In 2000 one of the teachers filed a writ petition against the 1999 government order in the High Court Division of the Supreme Court. The High Court passed a stay order on the government order. But due to various administrative complexities the hearing of the petition was delayed. At various points the teachers themselves tried to plead with the Education Ministry to reach a settlement of the matter. The teachers gave petitions to both the Education Ministry and the Prime Minister's Office. The PMO and even Mosaddeq Ali issued letters asking the Ministry to look at the matter from a compassionate angle but somehow there was no further follow-up.
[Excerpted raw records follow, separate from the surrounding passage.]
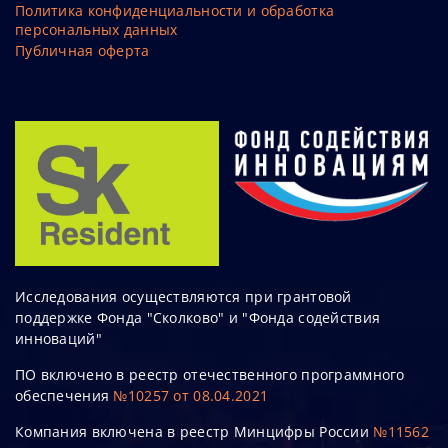
Политика конфиденциальности и обработка
персональных данных
Публичная оферта
Исследования осуществляются при грантовой
поддержке Фонда "Сколково" и "Фонда содействия
инноваций"
ПО включено в реестр отечественного программного
обеспечения
№10257 от 08.04.2021
Компания включена в реестр Минцифры России
№11562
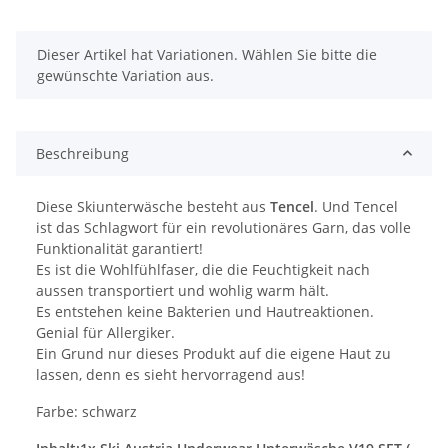
x
Dieser Artikel hat Variationen. Wählen Sie bitte die
gewünschte Variation aus.
Beschreibung
Diese Skiunterwäsche besteht aus
Tencel
. Und Tencel
ist das Schlagwort für ein revolutionäres Garn, das volle
Funktionalität garantiert!
Es ist die Wohlfühlfaser, die die Feuchtigkeit nach
aussen transportiert und wohlig warm hält.
Es entstehen keine Bakterien und Hautreaktionen.
Genial für Allergiker.
Ein Grund nur dieses Produkt auf die eigene Haut zu
lassen, denn es sieht hervorragend aus!
Farbe: schwarz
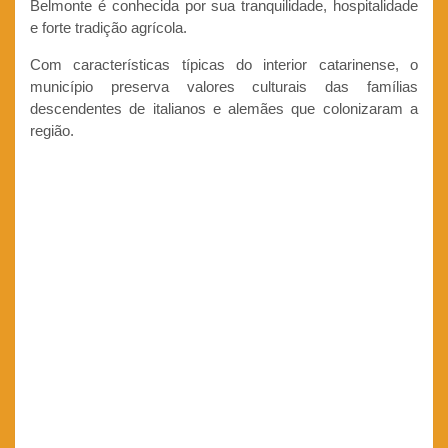
Belmonte é conhecida por sua tranquilidade, hospitalidade
e forte tradição agrícola.
Com características típicas do interior catarinense, o
município preserva valores culturais das famílias
descendentes de italianos e alemães que colonizaram a
região.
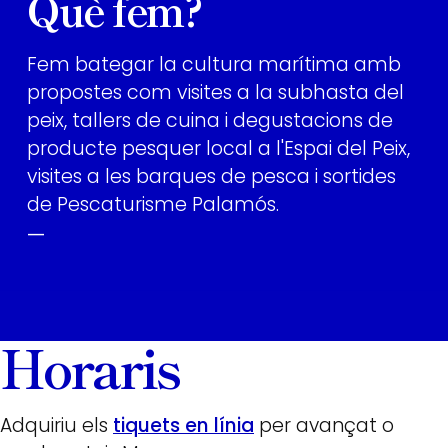
Què fem?
Fem bategar la cultura marítima amb
propostes com visites a la subhasta del
peix, tallers de cuina i degustacions de
producte pesquer local a l'Espai del Peix,
visites a les barques de pesca i sortides
de Pescaturisme Palamós.
—
Horaris
Adquiriu els
tiquets en línia
per avançat o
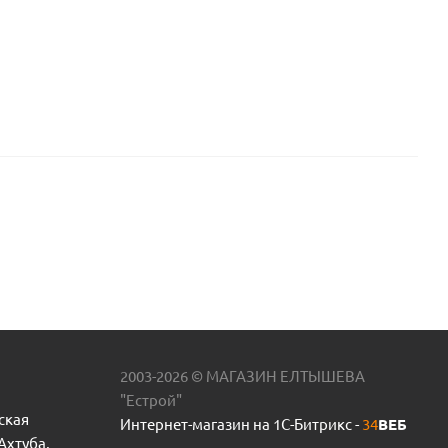
2003-2026 © МАГАЗИН ЕЛТЫШЕВА
"Естрой"
ская
Интернет-магазин на 1С-Битрикс -
34
ВЕБ
 Ахтуба,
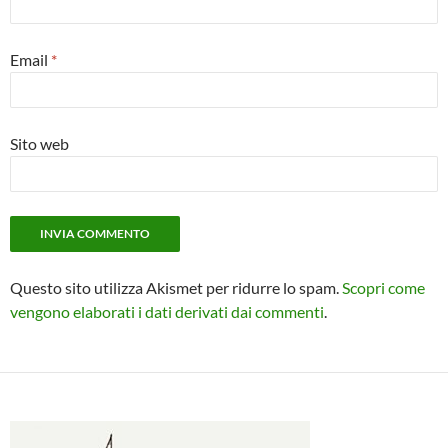
Email
*
Sito web
Questo sito utilizza Akismet per ridurre lo spam.
Scopri come
vengono elaborati i dati derivati dai commenti
.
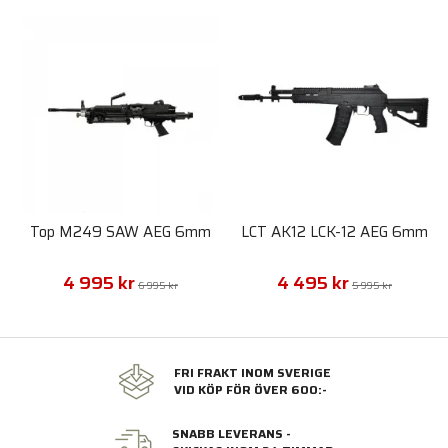
Top M249 SAW AEG 6mm
LCT AK12 LCK-12 AEG 6mm
4 995 kr
4 495 kr
6 995 kr
5 995 kr
FRI FRAKT INOM SVERIGE
VID KÖP FÖR ÖVER 600:-
SNABB LEVERANS -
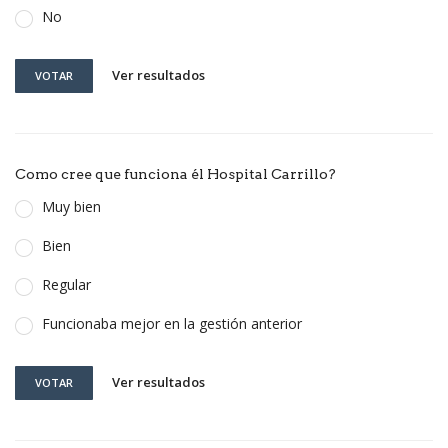
No
Ver resultados
VOTAR
Como cree que funciona él Hospital Carrillo?
Muy bien
Bien
Regular
Funcionaba mejor en la gestión anterior
Ver resultados
VOTAR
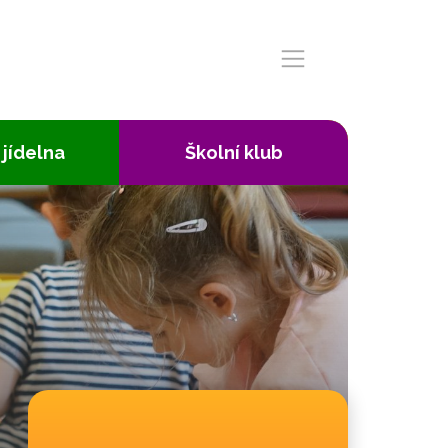
 jídelna
Školní klub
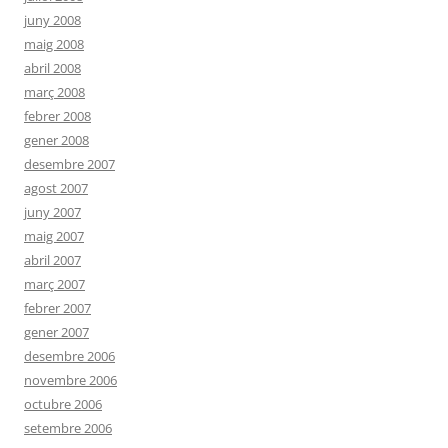
juny 2008
maig 2008
abril 2008
març 2008
febrer 2008
gener 2008
desembre 2007
agost 2007
juny 2007
maig 2007
abril 2007
març 2007
febrer 2007
gener 2007
desembre 2006
novembre 2006
octubre 2006
setembre 2006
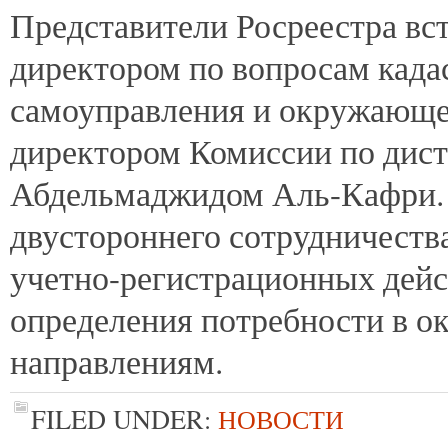
Представители Росреестра вс
директором по вопросам када
самоуправления и окружающе
директором Комиссии по дис
Абдельмаджидом Аль-Кафри.
двустороннего сотрудничества
учетно-регистрационных дей
определения потребности в о
направлениям.
FILED UNDER:
НОВОСТИ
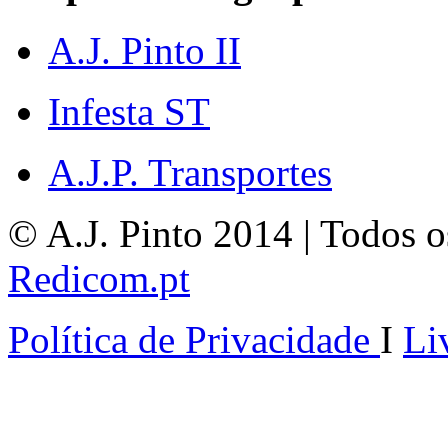
A.J. Pinto II
Infesta ST
A.J.P. Transportes
© A.J. Pinto 2014 | Todos os
Redicom.pt
Política de Privacidade
I
Li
Saleha Khatun, another retired teacher from Usha Government Primary School in Lalbagh has been dealt a double blow in life. Her only son who lived and worked in Singapore died when he fell off from the roof of a 13-floor building. “If they had told us twenty years ago we would have tried to have given the exam to become qualified,” she says, “now I can't even remember where I have kept my glasses sometimes.”

Abdur Rahim, a retired teacher from Islamia Government Primary School in Tejgaon Railway Colony is also finding it difficult to make ends meet with a wife, two sons and two daughters to support. “I have been teaching since 1965,” says Rahim, “we have been teaching all our lives and this is how we're being repaid.”

Sara Hossain, one of the lawyers who is now handling the case, suggests that the best way to deal with this case at this point would perhaps be for the government to look into the teacher's claims and settle their dues. “We went to see the Education Adviser this year and requested that a settlement be considered from a humanitarian point of view, since the teachers affected are few in number and the amount of their claim not very substantial,” says Hossain, “and they are not really demanding anything unreasonable, just the bare minimum to lead their lives with some amount of dignity.” Although the Adviser spent a lot of time listening to the dilemma we have not yet received any further response, and will try to pursue the matter.”

In the meantime the case got to Court about one and a half months ago. “The Court gave us more time to try to pursue the government authorities,” says Sara Hossain, “we are still trying to do that.”

“What ever has happened, whatever errors have resulted in this situation, it does not seem reasonable or fair to insist that these elderly teachers, who have given so much to our society, and who are now at the end of their lives, should bear the brunt of it,” says Hossain.

A press conference was arranged on May 9 of this year at Dhaka Reporters Unity but did not gain much attention. “We found out that trying to resolve a problem like this to really help people in distress requires drawing the attention of everyone concerned, and that takes a massive co-ordinated effort,” says Hossain, “but we need to do this for the teachers affected as they don't know how and why they have fallen into this quagmire and don't even understand the legal intricacies that have held up their claims for so long.”

Whether the 1999 Government Order itself is legal is of course for the Court to decide.

Whatever the legal technicalities might be, the consequences are being suffered by a group of innocent, respectable senior citizens of our country. The administration might have all the time in the world to take this crucial decision. But for these former teachers, time is running out. None of them have any savings from the meagre salary they received throughout their lives. Many of them are ill and unable to pay their medical expenses. All of them are having to live off their children's money despite having diligently served the nation for the promise of a basic if not comfortable retirement. Added to all this they must go through the trauma of being caught in delayed procedures that have pushed them further into uncertainty and despair.